→ SUPPLIED MATERIAL
++++++++

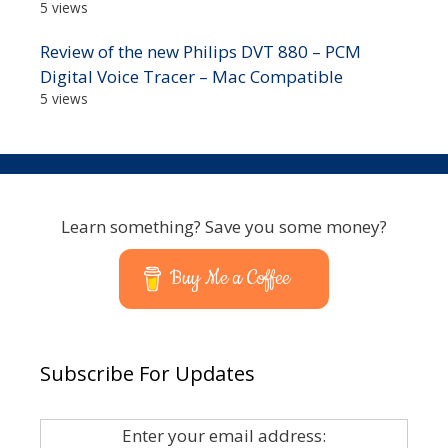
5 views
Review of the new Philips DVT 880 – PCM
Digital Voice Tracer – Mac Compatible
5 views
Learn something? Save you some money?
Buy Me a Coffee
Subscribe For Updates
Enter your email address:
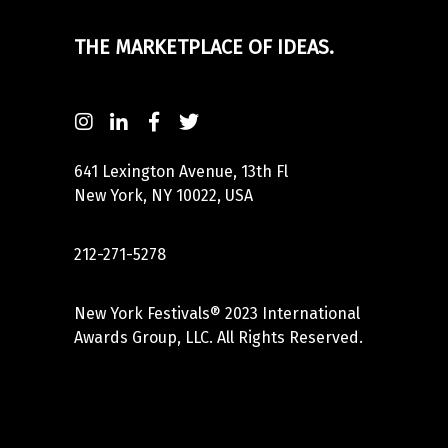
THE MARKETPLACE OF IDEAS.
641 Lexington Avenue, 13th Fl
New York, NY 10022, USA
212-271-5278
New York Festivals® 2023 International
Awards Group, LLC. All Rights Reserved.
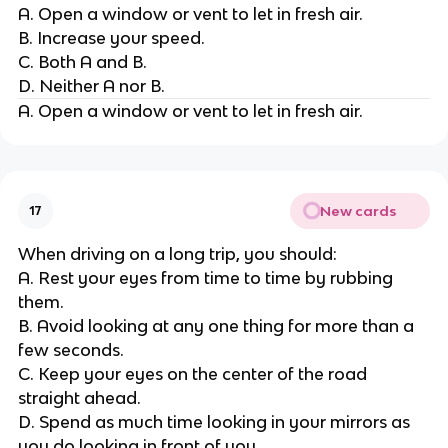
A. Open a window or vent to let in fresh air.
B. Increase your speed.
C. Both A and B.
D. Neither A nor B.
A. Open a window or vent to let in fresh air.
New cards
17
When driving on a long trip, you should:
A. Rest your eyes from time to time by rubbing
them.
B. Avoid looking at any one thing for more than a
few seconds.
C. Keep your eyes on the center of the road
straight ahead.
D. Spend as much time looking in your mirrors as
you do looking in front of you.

++++++++

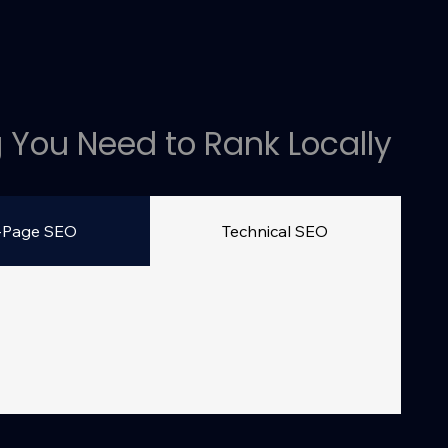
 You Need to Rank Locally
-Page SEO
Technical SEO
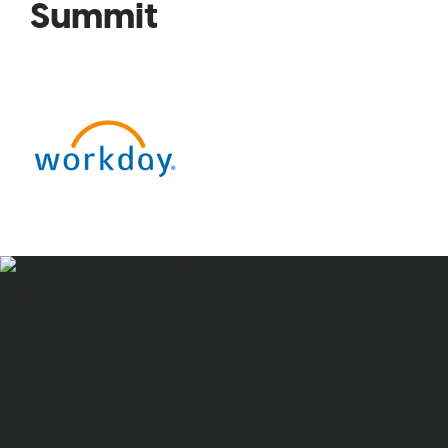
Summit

++++++++

→ REQUIRED WORK
Leaving out all pictures, set down exactly the lines of the material above, from the line with "Enter your email" to the line with "you do looking in front of you." inclusive, and no others.

→ OUTPUT BELOW
Enter your email address:
THE MARKETPLACE OF IDEAS.
641 Lexington Avenue, 13th Fl
New York, NY 10022, USA
212-271-5278
New York Festivals® 2023 International
Awards Group, LLC. All Rights Reserved.
A. Open a window or vent to let in fresh air.
B. Increase your speed.
C. Both A and B.
D. Neither A nor B.
A. Open a window or vent to let in fresh air.
New cards
17
When driving on a long trip, you should:
A. Rest your eyes from time to time by rubbing
them.
B. Avoid looking at any one thing for more than a
few seconds.
C. Keep your eyes on the center of the road
straight ahead.
D. Spend as much time looking in your mirrors as
you do looking in front of you.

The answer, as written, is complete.